Members of 350 chapters and other climate action groups in the Pacific Northwest held three days of activities at Anacortes, Washington, near two oil refineries. Break Free PNW included a march and rally alongside the refineries led by local Native American tribes and incorporating a water blessing. Educational workshops took place at the campground where many participants stayed and in a downtown hall for local residents. Along with about two hundred people from around the region, I camped out on the rail line to block oil trains from entering the refineries. We were there from Friday evening until Sunday morning when a Washington State trooper swat team rousted us out at 5 a.m. Fifty-two of us were arrested. We go to trial in March 2017.
The magic of 350 is that it is local and global at the same time.
Most of what happen, happens because we make it happen—where we are, with our own resources, and in ways that reflect our own circumstances and concerns. But we are connected through a global network with people in 188 countries who project their own circumstances and concerns into our awareness, enlarging our perspective and strengthening our resolve.
We see the faces and hear the voices of people struggling with deadly pollution from coal fired power plants in India, rising sea levels in Bangladesh and Pacific Island nations, terrible droughts in sub-Saharan Africa, violent storms in the Philippines and Haiti, and historic floods in Europe, the U.S. and Pakistan.

We are humbled and inspired by the indigenous peoples who courageously resist predatory, even murderous, fossil fuel and logging companies in Ecuador, Honduras, Nigeria, Canada and Standing Rock. The 350 network is itself connected at all scales in intricate coalitions of community, environmental and social justice organizations confronting hard questions of how to nurture equity and justice in the face of climate change—how to create a Just Transition to a world with a stable climate and an economy that works for everyone.
With the recent election of Donald Trump, I feel like we have gone through the looking glass into a surreal and frightening world we do not yet understand. But as I told a friend, I also feel fortunate to be wrapped up in such a strong, supportive organization with the core values that the world desperately needs right now and with the resolve and experience to fight for those values with bold, creative non-violent strategies. That, too, is the magic of 350.

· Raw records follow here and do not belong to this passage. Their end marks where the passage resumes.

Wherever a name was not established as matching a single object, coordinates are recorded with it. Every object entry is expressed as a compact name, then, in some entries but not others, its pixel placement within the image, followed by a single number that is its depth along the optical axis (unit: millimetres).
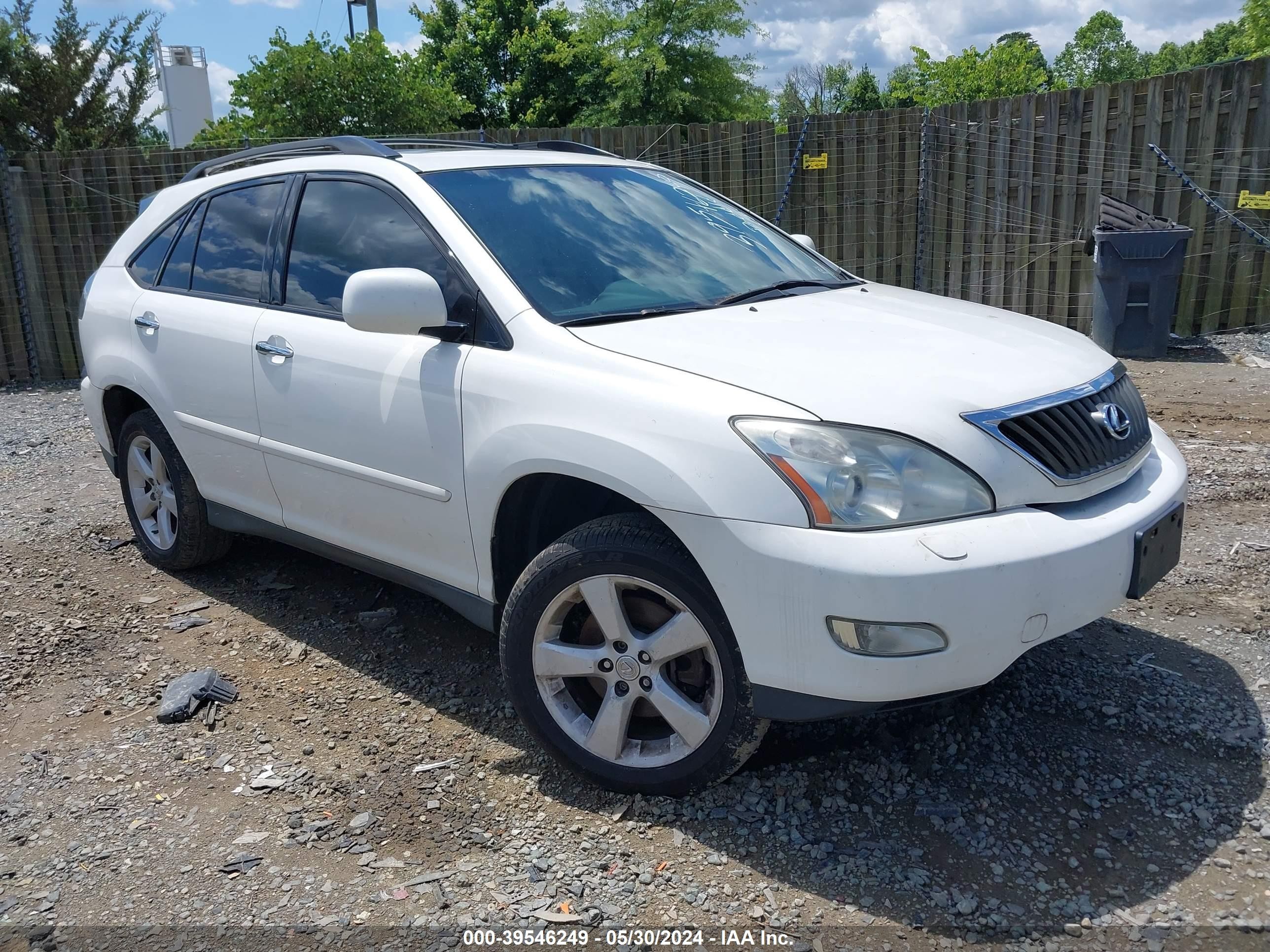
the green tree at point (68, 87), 11695
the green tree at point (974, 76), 53719
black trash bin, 8539
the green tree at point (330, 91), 11953
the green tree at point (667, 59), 24203
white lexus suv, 2492
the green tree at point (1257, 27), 31906
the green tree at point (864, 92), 53969
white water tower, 55719
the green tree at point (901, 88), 56750
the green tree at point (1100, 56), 84938
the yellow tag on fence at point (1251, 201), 8953
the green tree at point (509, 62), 28562
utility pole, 24047
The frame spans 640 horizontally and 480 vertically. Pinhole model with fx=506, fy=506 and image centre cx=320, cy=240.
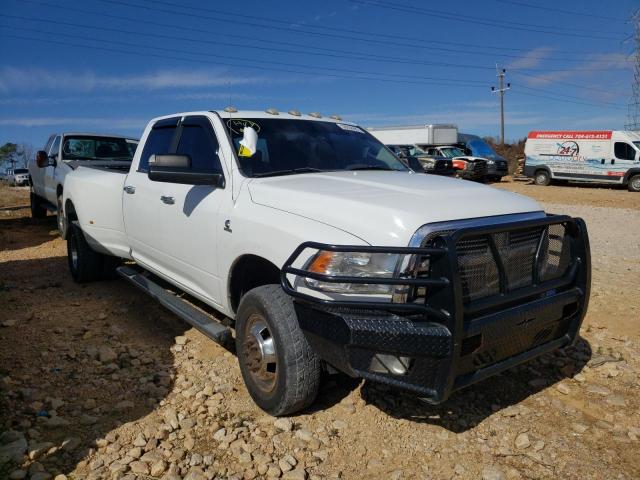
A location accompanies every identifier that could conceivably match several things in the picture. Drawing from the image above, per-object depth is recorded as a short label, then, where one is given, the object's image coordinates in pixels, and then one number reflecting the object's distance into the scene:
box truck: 27.92
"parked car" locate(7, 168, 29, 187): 38.16
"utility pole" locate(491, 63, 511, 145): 46.75
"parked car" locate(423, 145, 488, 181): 24.72
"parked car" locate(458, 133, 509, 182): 26.25
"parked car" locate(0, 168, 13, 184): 41.70
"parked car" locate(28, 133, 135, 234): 8.97
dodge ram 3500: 2.38
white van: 21.41
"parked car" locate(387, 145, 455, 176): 23.34
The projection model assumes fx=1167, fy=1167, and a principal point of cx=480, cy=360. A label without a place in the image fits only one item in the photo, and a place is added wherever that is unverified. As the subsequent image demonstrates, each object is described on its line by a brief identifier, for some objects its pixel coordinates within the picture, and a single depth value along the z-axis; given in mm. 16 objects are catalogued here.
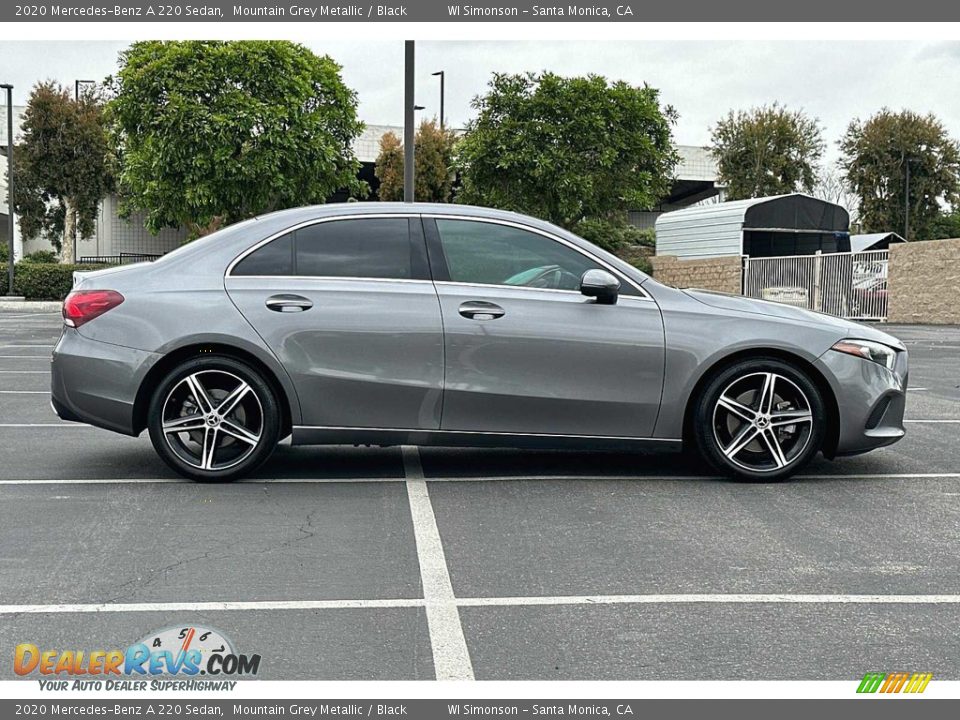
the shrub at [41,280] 44000
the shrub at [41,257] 51812
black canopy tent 34219
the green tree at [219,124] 33500
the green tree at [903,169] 54312
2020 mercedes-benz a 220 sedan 6586
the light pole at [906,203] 52662
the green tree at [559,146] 32750
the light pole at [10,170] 39219
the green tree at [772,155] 56031
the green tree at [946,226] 57812
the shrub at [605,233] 49062
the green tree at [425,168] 55781
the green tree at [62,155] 46812
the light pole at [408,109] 16062
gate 28781
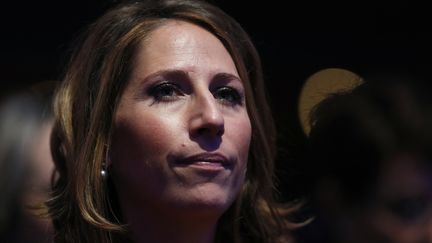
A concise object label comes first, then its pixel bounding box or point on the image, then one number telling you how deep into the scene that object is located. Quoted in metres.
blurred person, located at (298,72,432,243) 4.65
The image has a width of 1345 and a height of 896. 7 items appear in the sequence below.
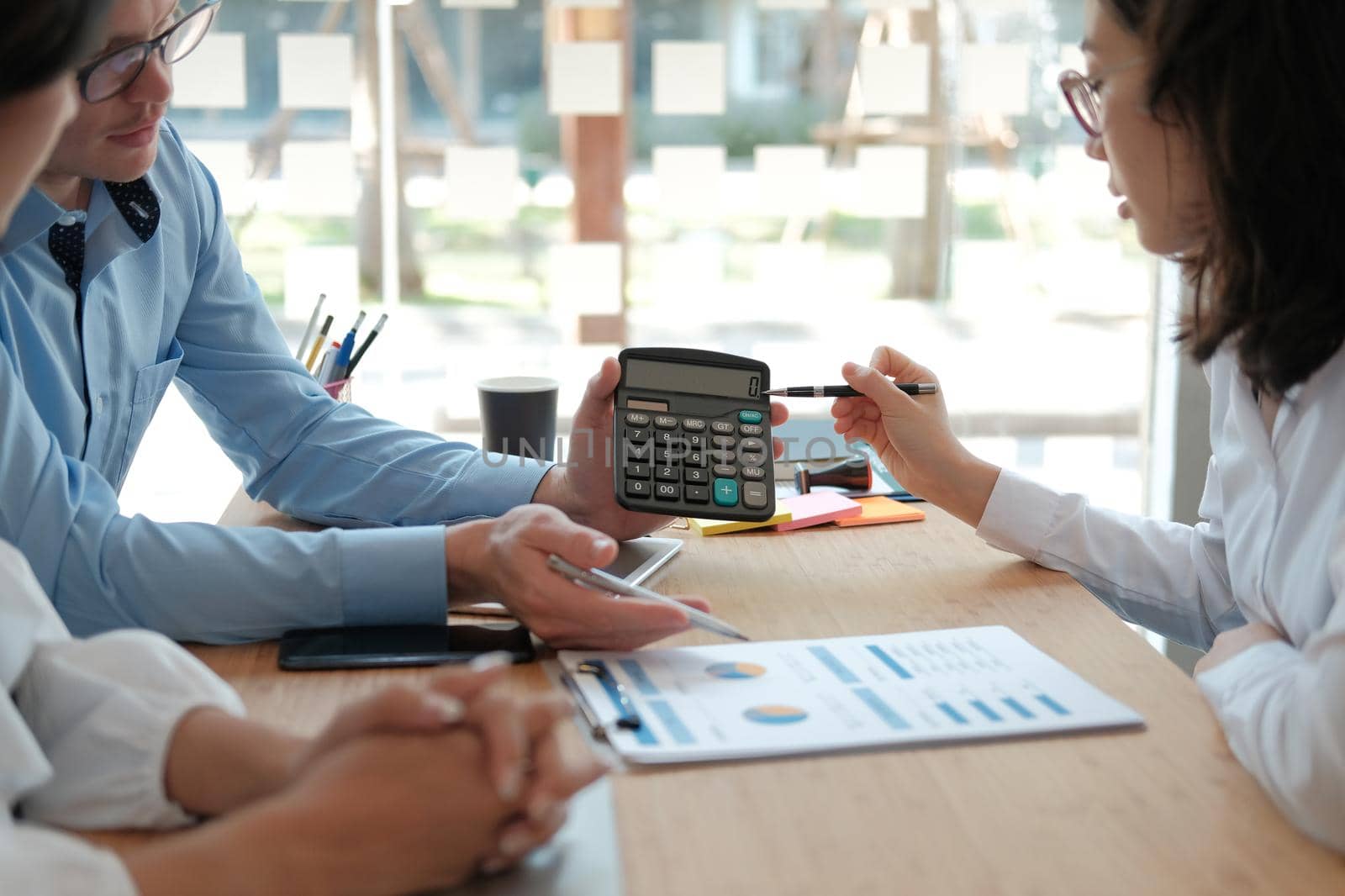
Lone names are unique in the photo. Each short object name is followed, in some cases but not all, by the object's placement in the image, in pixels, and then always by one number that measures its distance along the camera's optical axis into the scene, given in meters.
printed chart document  0.91
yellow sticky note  1.46
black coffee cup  1.67
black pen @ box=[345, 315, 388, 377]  1.67
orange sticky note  1.49
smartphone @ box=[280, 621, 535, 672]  1.05
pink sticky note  1.47
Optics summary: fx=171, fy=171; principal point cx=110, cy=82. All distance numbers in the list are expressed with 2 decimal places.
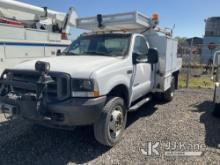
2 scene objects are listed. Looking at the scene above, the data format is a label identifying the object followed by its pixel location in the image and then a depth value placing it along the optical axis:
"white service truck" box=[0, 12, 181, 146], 2.53
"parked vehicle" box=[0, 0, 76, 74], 5.60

*As you can see by the chart below, we are now over 400 ppm of CO2. That chart, called the Keeling Curve for Ralph Keeling who began measuring CO2 at Mauna Loa, Hawaii in 1958, is a live link to the Mauna Loa measuring station maintained by the Scripps Oceanographic Institute. Scripps updates it every few days. The squiggle in the overall upward trend comes with the changing seasons: vegetation on the greater land mass in the Northern Hemisphere absorbs CO2 in spring and summer when crops grow and trees are in leaf, and then stops taking up CO2 in fall and winter. This has been called “the respiration of the planet.”